Esma Ben Said
23 Décembre 2015•Mise à jour: 23 Décembre 2015
AA/Bamako/Moussa Bolly
Une "dizaine" de combattants du groupe armé terroriste Al-Mourabitoune lié à al Qaida, qui avait revendiqué l’attaque de l’hôtel Radisson Blu de Bamako en novembre dernier, ont été «neutralisés», lors de violents combats avec les soldats français de l’opération Barkhane, a annoncé le ministère français de la Défense.
«Dans la nuit du 19 au 20 décembre, les forces françaises ont conduit une opération dans la région de Ménaka, au Mali (Nord), contre des éléments affiliés au groupe terroriste « Al Mourabitoun», responsable de nombreux attentats à l’encontre des populations malienne et nigérienne, des forces armées locales et des forces internationales», indique un communiqué du ministère français publié mardi nuit, et dont Anadolu a reçu copie.

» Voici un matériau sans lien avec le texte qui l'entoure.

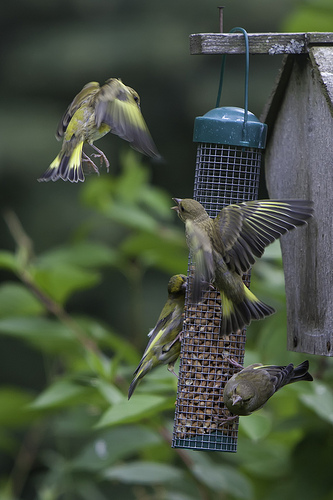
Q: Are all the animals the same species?
A: Yes, all the animals are birds.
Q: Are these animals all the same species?
A: Yes, all the animals are birds.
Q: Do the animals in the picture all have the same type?
A: Yes, all the animals are birds.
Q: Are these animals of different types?
A: No, all the animals are birds.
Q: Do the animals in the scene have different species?
A: No, all the animals are birds.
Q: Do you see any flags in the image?
A: No, there are no flags.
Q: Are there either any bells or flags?
A: No, there are no flags or bells.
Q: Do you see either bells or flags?
A: No, there are no flags or bells.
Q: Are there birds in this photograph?
A: Yes, there is a bird.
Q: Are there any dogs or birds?
A: Yes, there is a bird.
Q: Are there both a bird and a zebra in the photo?
A: No, there is a bird but no zebras.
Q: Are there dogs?
A: No, there are no dogs.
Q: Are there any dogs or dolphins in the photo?
A: No, there are no dogs or dolphins.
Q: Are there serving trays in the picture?
A: No, there are no serving trays.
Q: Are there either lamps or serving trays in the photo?
A: No, there are no serving trays or lamps.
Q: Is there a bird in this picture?
A: Yes, there is a bird.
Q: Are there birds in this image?
A: Yes, there is a bird.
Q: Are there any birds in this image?
A: Yes, there is a bird.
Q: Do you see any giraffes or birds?
A: Yes, there is a bird.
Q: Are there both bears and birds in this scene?
A: No, there is a bird but no bears.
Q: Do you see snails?
A: No, there are no snails.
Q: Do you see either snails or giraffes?
A: No, there are no snails or giraffes.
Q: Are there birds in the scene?
A: Yes, there is a bird.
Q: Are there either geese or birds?
A: Yes, there is a bird.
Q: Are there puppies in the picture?
A: No, there are no puppies.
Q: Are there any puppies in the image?
A: No, there are no puppies.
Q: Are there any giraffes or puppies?
A: No, there are no puppies or giraffes.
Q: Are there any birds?
A: Yes, there is a bird.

«Au terme de combats violents qui ont duré près de quatre heures, deux pick-ups et une dizaine de motos ont été saisis. Une dizaine de terroristes ont été neutralisés. Une quantité importante d’armements et d’explosifs a été récupérée», a précisé le ministère.
Al-Mourabitoune est un groupe «divisé» en deux factions : la première se faisant appeler, depuis juillet dernier «Al-Qaida en Afrique de l'ouest» est dirigée par l'algérien Mokhtar Belmokhtar, identifié comme «l’ennemi numéro 1 de la France». Cette faction, la plus importante, a revendiqué la prise d'otage à l'hôtel Radisson de Bamako qui a fait 22 morts, le 20 novembre dernier, mais aussi l'attaque d'un restaurant de Bamako où cinq personnes ont été tuées en mars dernier ainsi que l'attaque de l'hôtel Byblos de Sévaré, dans le centre du Mali, où 17 personnes ont trouvé la mort en août dernier.
La seconde faction d’Al Mourabitoune, qui a prêté allégeance en mai dernier, à Daech, concurrent direct d'Al-Qaïda au Maghreb (Aqmi) est dirigée par Abu Walid El Saharaoui mais considérée par les observateurs comme "mineure".
Malgré la présence internationale - un millier de soldats français déployés dans le cadre de Barkhane et près de 10 mille hommes dans le cadre de la force onusienne Minusma-, la menace terroriste est toujours très présente au Mali où un état d’urgence a été décrété, lundi, pour dix jours.